The Germans did have two units of radar operators that stood out from the rest, the 14th and 15th Companies of their Air Signals Experimental Regiment. So in April, 1943, Jones went to Bletchley Park, the British intelligence station where the Enigma decoding was going on, and made a request. He asked them to please let him know if either of these German radar companies, the 14th or the 15th, got re-assigned to the area east-northeast of Peenemünde, where the flight tests were likely to occur.

Months later, June 1943, this shot-in-the-dark paid off. Bletchley Park contacted Jones and told him that the 14th Company was moving to the supposed flight test area. In the autumn of 1943, the British had a ringside seat to the German tests. The German 14th radar company transmitted the V-1 test results via the Enigma system and the British, who had broken that code, simply listened in, learning the V-1 characteristics and finding ways to neutralize it.

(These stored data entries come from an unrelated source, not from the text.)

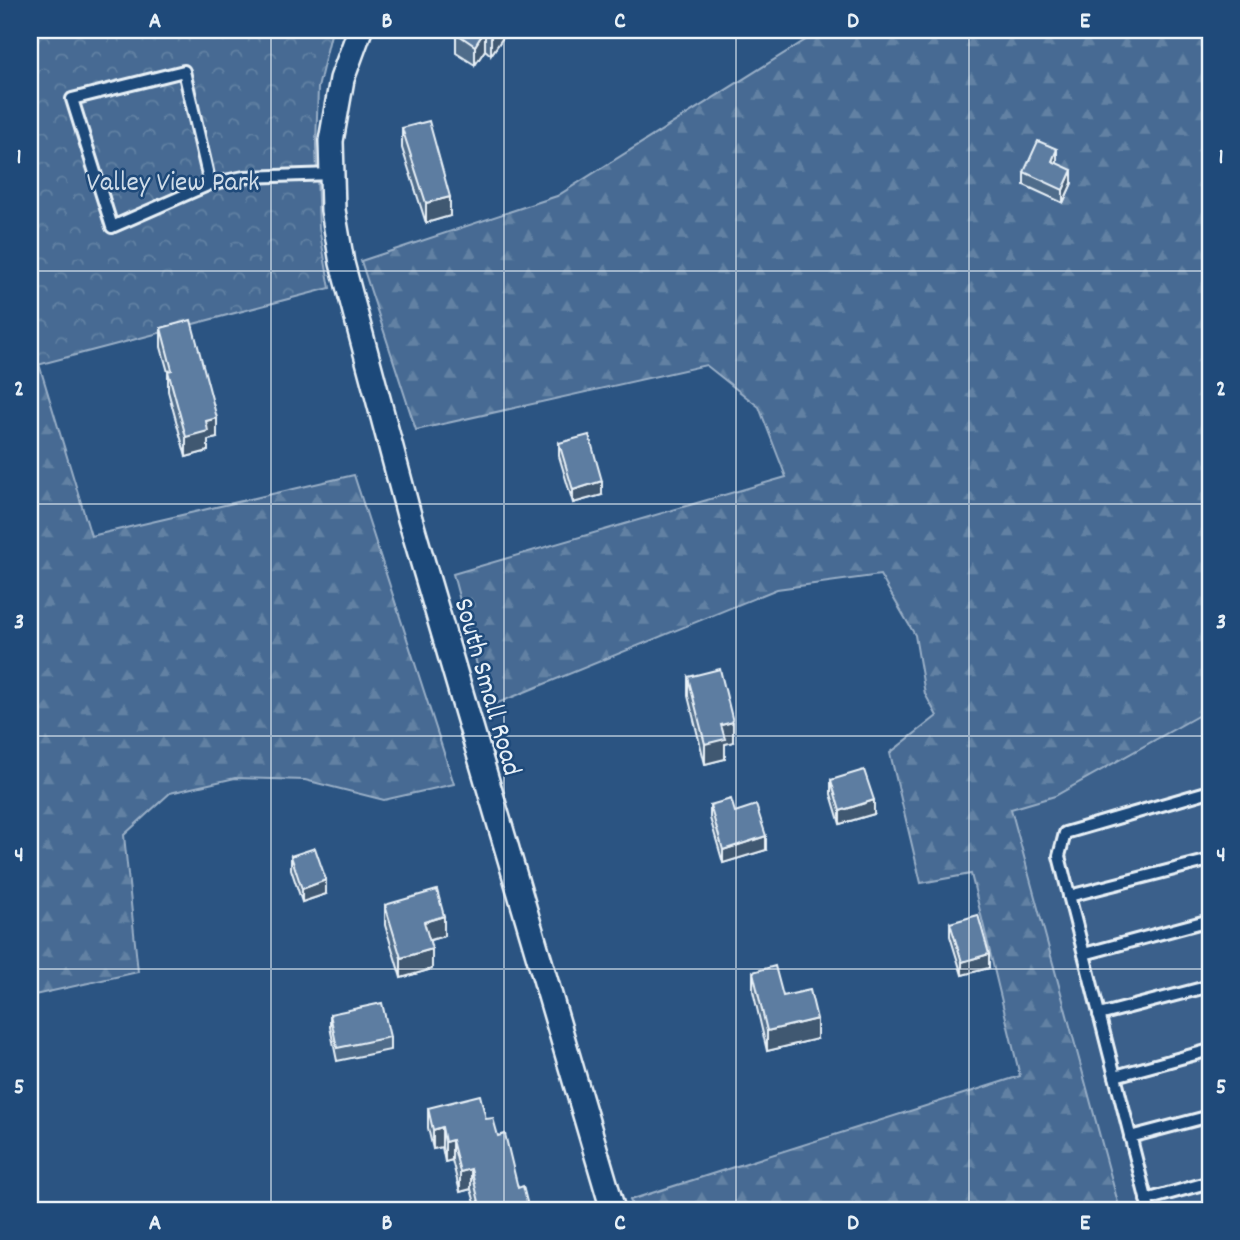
<svg xmlns="http://www.w3.org/2000/svg" width="1240" height="1240" font-family="Dekko,sans-serif">
	<defs>
		<pattern id="forest-firs" width="22" height="20" patternUnits="userSpaceOnUse" patternTransform="scale(1.75)"><rect width="22" height="20" fill="#476b93"/><path d="M5 1l3.5 6h-7zM16 11l3.5 6h-7z" fill="#6281a3"/></pattern>
		<pattern id="park-crowns" width="20" height="18" patternUnits="userSpaceOnUse" patternTransform="scale(1.75)"><rect width="20" height="18" fill="#476b93"/><path d="M2 6a3 3 0 1 1 6 0M12 15a3 3 0 1 1 6 0" fill="none" stroke="#6281a3"/></pattern>
	</defs>
	<rect width="100%" height="100%" fill="#2b5482"/>
	<filter id="ink" filterUnits="userSpaceOnUse"><feTurbulence type="fractalNoise" baseFrequency=".0143" numOctaves="2"/><feDisplacementMap in="SourceGraphic" scale="14" xChannelSelector="R" yChannelSelector="G"/><feConvolveMatrix kernelMatrix="1 2 1 2 8 2 1 2 1" color-interpolation-filters="sRGB"/></filter>
	<g filter="url(#ink)">
		<!-- built -->
		<polygon fill="#3a608b" points="1210,709 1210,1210 1120,1210 1011,809 1055,796"/>
		<!-- forest -->
		<g fill="url(#forest-firs)" stroke="#98aec6" stroke-width="2">
			<polygon points="811,30 1210,30 1210,709 1055,796 1011,809 1120,1210 634,1210 630,1200 1020,1076 971,874 921,883 890,753 937,716 925,694 915,635 880,575 777,589 488,707 453,574 786,477 759,407 706,365 416,430 361,261 557,196 807,39"/>
			<polygon points="39,364 91,536 354,475 454,784 384,800 305,780 235,778 170,793 124,835 138,972 30,996 30,367"/>
		</g>
		<!-- park -->
		<polygon fill="url(#park-crowns)" stroke="#98aec6" stroke-width="2" points="30,30 332,30 318,88 316,145 319,228 330,288 30,367"/>
		<g fill="none" stroke-linecap="round" stroke-linejoin="round">
			<defs>
				<g id="service">
					<polyline points="210,184 184,71 72,99 112,227 210,184 244,177 332,174"/>
					<polyline points="1069,896 1210,860"/>
					<polyline points="1084,954 1210,920"/>
					<polyline points="1099,1015 1210,986"/>
					<polyline points="1115,1076 1210,1050"/>
					<polyline points="1130,1137 1210,1116"/>
					<polyline points="1146,1200 1210,1182"/>
					<polyline points="1149,1210 1059,856 1065,833 1210,791"/>
				</g>
				<polyline id="minor" points="360,30 342,79 331,141 333,210 342,263 410,519 613,1210"/>
			</defs>
			<!-- service casing -->
			<use href="#service" stroke="#e8f1f8" stroke-width="16"/>
			<!-- minor casing -->
			<use href="#minor" stroke="#e8f1f8" stroke-width="28"/>
			<!-- service -->
			<use href="#service" stroke="#1f4a7a" stroke-width="10"/>
			<!-- minor -->
			<use href="#minor" stroke="#1f4a7a" stroke-width="23"/>
		</g>
		<!-- wall -->
		<g fill="#506c8a" stroke="#e8f1f8" stroke-width="2">
			<polygon points="508,30 491,55 485,50 475,65 456,53 456,33"/>
			<polygon points="402,128 450,216 426,223 402,148"/>
			<polygon points="1057,162 1057,163 1072,183 1063,203 1024,185 1024,172"/>
			<polygon points="161,328 217,438 208,440 208,451 186,457 168,391 168,372 161,347"/>
			<polygon points="559,443 602,495 573,503 559,456"/>
			<polygon points="688,677 733,742 725,744 725,759 705,764 688,696"/>
			<polygon points="831,780 874,814 840,824 831,794"/>
			<polygon points="710,805 735,812 766,850 723,863 710,818"/>
			<polygon points="291,856 326,894 302,902 291,869"/>
			<polygon points="385,905 444,936 430,940 432,969 401,978 385,925"/>
			<polygon points="950,923 989,968 962,975 950,936"/>
			<polygon points="753,972 817,1039 767,1051 753,991"/>
			<polygon points="330,1014 390,1037 390,1050 337,1061 330,1027"/>
			<polygon points="428,1108 486,1119 498,1136 518,1188 529,1210 477,1210 471,1189 460,1192 452,1160 445,1162 442,1147 433,1149 428,1128"/>
		</g>
		<!-- shaded-wall -->
		<g fill="#415871" stroke="#e8f1f8" stroke-width="2">
			<polygon points="485,30 485,50 475,65 475,46"/>
			<polygon points="495,30 508,30 491,55 491,35"/>
			<polygon points="1057,149 1057,162 1052,174 1052,161"/>
			<polygon points="1072,170 1072,183 1063,203 1063,190"/>
			<polygon points="450,197 450,216 426,223 426,203"/>
			<polygon points="217,418 217,438 208,440 208,451 186,457 186,437 206,421"/>
			<polygon points="602,481 602,495 573,503 573,490"/>
			<polygon points="733,722 733,742 725,744 725,759 705,764 705,744 721,725"/>
			<polygon points="874,800 874,814 840,824 840,811"/>
			<polygon points="766,836 766,850 723,863 723,850"/>
			<polygon points="326,880 326,894 302,902 302,889"/>
			<polygon points="444,916 444,936 424,942 424,922"/>
			<polygon points="432,949 432,969 401,978 401,958"/>
			<polygon points="989,954 989,968 962,975 962,962"/>
			<polygon points="817,1019 817,1039 767,1051 767,1031"/>
			<polygon points="442,1127 442,1147 433,1149 433,1130"/>
			<polygon points="452,1140 452,1160 445,1162 445,1142"/>
			<polygon points="471,1169 471,1189 460,1192 460,1172"/>
		</g>
		<!-- building -->
		<g fill="#5d7da1" stroke="#e8f1f8" stroke-width="2">
			<polygon points="458,30 495,30 491,35 485,30 475,46 456,33"/>
			<polygon points="429,121 450,197 426,203 402,128"/>
			<polygon points="1038,141 1057,149 1052,161 1072,170 1063,190 1024,172"/>
			<polygon points="191,320 217,418 206,421 208,431 186,437 168,371 172,370 161,328"/>
			<polygon points="589,435 602,481 573,490 559,443"/>
			<polygon points="720,669 733,722 721,725 725,739 705,744 688,677"/>
			<polygon points="864,770 874,800 840,811 831,780"/>
			<polygon points="731,799 735,812 756,805 766,836 723,850 710,805"/>
			<polygon points="315,848 326,880 302,889 291,856"/>
			<polygon points="437,890 444,916 424,922 432,949 401,958 385,905"/>
			<polygon points="978,915 989,954 962,962 950,923"/>
			<polygon points="775,966 783,996 810,990 817,1019 767,1031 753,972"/>
			<polygon points="382,1003 390,1037 337,1048 330,1014"/>
			<polygon points="480,1095 486,1119 493,1118 498,1136 505,1134 518,1188 523,1186 529,1210 481,1210 471,1169 460,1172 452,1140 445,1142 442,1127 433,1130 428,1108"/>
			<polygon points="441,1205 442,1210 424,1210"/>
		</g>
	</g>
	<!-- grid -->
	<path fill="none" stroke="#e8f1f8" stroke-width="2" stroke-opacity="0.55" d="M 271,30 L 271,1210M 504,30 L 504,1210M 736,30 L 736,1210M 969,30 L 969,1210M 30,271 L 1210,271M 30,504 L 1210,504M 30,736 L 1210,736M 30,969 L 1210,969"/>
	<g text-anchor="middle" stroke-width="5" stroke-linejoin="round" paint-order="stroke">
		<!-- park labels -->
		<g font-size="28" fill="#d0dde9" stroke="#1f4a7a">
			<text x="173" y="190">Valley View Park</text>
		</g>
		<!-- street labels -->
		<g font-size="28" fill="#e8f1f8" stroke="#1f4a7a">
			<text transform="translate(490 686) rotate(74)" y="10">South Small Road</text>
		</g>
	</g>
	<!-- margin -->
	<rect width="1240" height="1240" fill="none" stroke="#1f4a7a" stroke-width="77"/>
	<rect x="38" y="38" width="1164" height="1164" fill="none" stroke="#e8f1f8" stroke-width="2.5"/>
	<g font-size="23" text-anchor="middle" font-weight="bold" fill="#e8f1f8">
		<text x="155" y="27">A</text>
		<text x="387" y="27">B</text>
		<text x="620" y="27">C</text>
		<text x="853" y="27">D</text>
		<text x="1085" y="27">E</text>
		<text x="19" y="163">1</text>
		<text x="1221" y="163">1</text>
		<text x="19" y="395">2</text>
		<text x="1221" y="395">2</text>
		<text x="19" y="628">3</text>
		<text x="1221" y="628">3</text>
		<text x="19" y="861">4</text>
		<text x="1221" y="861">4</text>
		<text x="19" y="1093">5</text>
		<text x="1221" y="1093">5</text>
		<text x="155" y="1229">A</text>
		<text x="387" y="1229">B</text>
		<text x="620" y="1229">C</text>
		<text x="853" y="1229">D</text>
		<text x="1085" y="1229">E</text>
	</g>
</svg>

Jones had spotted several leverage points. First, the Germans were going to have to test their new system, and the British could take advantage of these tests. Second, Jones didn’t have to track the V-1. He could simply listen in on the recordings from the German trackers. Third, the Germans would likely use one of their best radar companies, so by locating those companies the British could determine when the tests were going to start, and could read the reports transmitted by that company.

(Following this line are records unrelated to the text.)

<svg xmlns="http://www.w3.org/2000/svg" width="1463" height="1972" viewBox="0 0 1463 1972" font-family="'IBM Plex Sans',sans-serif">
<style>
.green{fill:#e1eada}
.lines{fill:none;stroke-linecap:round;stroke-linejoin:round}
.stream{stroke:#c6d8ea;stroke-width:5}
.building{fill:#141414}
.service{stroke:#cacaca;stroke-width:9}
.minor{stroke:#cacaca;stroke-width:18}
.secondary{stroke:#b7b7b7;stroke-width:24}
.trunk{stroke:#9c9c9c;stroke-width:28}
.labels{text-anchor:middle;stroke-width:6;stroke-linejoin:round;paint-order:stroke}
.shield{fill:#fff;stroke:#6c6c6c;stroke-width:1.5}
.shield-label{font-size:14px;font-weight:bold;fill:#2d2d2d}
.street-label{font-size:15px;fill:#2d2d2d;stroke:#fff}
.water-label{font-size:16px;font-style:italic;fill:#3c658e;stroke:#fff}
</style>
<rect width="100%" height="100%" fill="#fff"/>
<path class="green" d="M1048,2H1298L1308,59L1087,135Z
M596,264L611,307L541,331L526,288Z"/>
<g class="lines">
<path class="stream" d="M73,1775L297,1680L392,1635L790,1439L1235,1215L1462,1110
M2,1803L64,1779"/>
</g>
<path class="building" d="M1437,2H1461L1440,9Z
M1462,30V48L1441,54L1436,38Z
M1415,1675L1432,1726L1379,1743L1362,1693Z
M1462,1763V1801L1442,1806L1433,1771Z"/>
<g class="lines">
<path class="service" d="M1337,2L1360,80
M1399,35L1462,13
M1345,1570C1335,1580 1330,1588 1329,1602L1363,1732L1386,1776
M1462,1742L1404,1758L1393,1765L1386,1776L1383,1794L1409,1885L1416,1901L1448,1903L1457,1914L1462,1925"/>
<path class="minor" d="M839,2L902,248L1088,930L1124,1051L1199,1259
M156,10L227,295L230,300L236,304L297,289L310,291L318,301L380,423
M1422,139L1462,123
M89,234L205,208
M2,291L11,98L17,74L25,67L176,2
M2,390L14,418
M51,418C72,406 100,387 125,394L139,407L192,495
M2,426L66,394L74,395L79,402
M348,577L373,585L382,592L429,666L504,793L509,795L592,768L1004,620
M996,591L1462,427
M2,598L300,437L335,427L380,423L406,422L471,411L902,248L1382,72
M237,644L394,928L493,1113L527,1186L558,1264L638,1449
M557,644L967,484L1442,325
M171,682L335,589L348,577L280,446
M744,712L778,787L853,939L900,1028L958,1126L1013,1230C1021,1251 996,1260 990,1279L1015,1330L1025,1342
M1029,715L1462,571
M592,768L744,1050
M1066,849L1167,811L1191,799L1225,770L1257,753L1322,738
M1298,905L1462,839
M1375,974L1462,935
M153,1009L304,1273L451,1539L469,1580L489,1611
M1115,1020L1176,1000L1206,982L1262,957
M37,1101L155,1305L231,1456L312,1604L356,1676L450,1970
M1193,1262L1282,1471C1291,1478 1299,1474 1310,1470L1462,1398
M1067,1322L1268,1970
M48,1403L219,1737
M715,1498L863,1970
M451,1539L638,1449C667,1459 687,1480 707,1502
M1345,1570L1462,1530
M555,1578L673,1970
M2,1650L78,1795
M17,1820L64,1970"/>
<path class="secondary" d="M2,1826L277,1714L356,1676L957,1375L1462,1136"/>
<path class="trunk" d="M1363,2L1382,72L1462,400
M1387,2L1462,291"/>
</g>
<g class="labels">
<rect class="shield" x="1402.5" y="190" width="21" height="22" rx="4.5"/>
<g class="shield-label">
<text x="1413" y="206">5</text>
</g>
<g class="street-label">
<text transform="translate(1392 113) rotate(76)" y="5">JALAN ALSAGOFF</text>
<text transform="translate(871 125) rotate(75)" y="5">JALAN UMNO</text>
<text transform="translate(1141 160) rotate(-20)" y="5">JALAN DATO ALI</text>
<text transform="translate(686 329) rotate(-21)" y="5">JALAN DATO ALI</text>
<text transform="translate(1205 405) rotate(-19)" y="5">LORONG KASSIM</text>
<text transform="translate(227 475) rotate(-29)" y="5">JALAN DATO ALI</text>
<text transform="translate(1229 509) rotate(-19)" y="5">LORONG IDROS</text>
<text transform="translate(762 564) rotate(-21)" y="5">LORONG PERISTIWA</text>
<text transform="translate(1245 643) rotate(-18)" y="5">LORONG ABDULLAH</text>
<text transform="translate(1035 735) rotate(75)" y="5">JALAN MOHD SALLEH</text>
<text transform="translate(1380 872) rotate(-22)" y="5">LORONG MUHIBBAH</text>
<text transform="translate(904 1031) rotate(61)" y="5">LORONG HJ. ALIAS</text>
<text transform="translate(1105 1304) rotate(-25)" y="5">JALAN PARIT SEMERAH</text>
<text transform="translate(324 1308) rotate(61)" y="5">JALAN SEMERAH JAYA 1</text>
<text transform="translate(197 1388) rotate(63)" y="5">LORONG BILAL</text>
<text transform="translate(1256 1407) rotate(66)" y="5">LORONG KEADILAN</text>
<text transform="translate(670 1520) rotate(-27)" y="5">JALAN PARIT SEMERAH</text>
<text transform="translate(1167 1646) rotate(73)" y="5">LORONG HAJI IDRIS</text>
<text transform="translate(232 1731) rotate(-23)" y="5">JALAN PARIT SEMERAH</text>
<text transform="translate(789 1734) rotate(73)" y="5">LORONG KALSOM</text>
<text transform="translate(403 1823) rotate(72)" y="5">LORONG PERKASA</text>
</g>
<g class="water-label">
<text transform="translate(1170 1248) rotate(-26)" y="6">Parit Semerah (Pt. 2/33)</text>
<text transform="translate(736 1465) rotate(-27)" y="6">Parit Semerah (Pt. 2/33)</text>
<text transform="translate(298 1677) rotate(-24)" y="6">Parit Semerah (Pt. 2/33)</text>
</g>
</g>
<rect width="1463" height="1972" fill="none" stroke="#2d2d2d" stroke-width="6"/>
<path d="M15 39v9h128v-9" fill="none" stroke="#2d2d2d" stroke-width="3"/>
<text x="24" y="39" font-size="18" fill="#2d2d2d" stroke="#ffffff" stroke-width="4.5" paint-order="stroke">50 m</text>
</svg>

Spotting leverage points is a type of insight. But which type? Where do leverage points fit in the Triple Path model of insight that I have been developing? Not on the connection path and not on the contradiction path, both of which rely on accidental discoveries. I think leverage points fit on the creative desperation path of insights.

The creative desperation path is for deliberate efforts, such as the one R.V. Jones used to study the V-1. Leverage points belong on the creative desperation path, leading to a nice expansion of the Triple Path model. Previously, the creative desperation path was used to describe impasse situations in which we get trapped by a flawed assumption. Our insight is to identify and jettison the flawed assumption.

Now I am proposing a second aspect of the creative desperation path: to identify leverage points. Here, we are wrestling with a problem and deliberately search for constraints and affordances we can take advantage of.

We may use analogs. In the V-1 example, Jones used an analog described to him after World War I by a German scientist who wanted to monitor the shells from a long-range gun. The shells flew further than expected and were only discovered by accident. Jones recalled this WWI example when he tried to find a leverage point for studying the V-1.

I wrote about leverage points in Sources of Power (1998), viewing their importance for problem solving. I argued that leverage points, and affordances, cannot be identified by analyzing features of a situation because the leverage points depend on our abilities as well as on the situation. I used the example of a “hold” in rock climbing. What counts as a hold depends on the surface of the rock but also on our abilities and strength. In the V-1 example, Jones spotted leverage points because of what he knew about the German weapons development process but also because of what he know about his own system — about Bletchley Park’s success with the Enigma code. Spotting leverage points depends on insights about how we can use our own resources.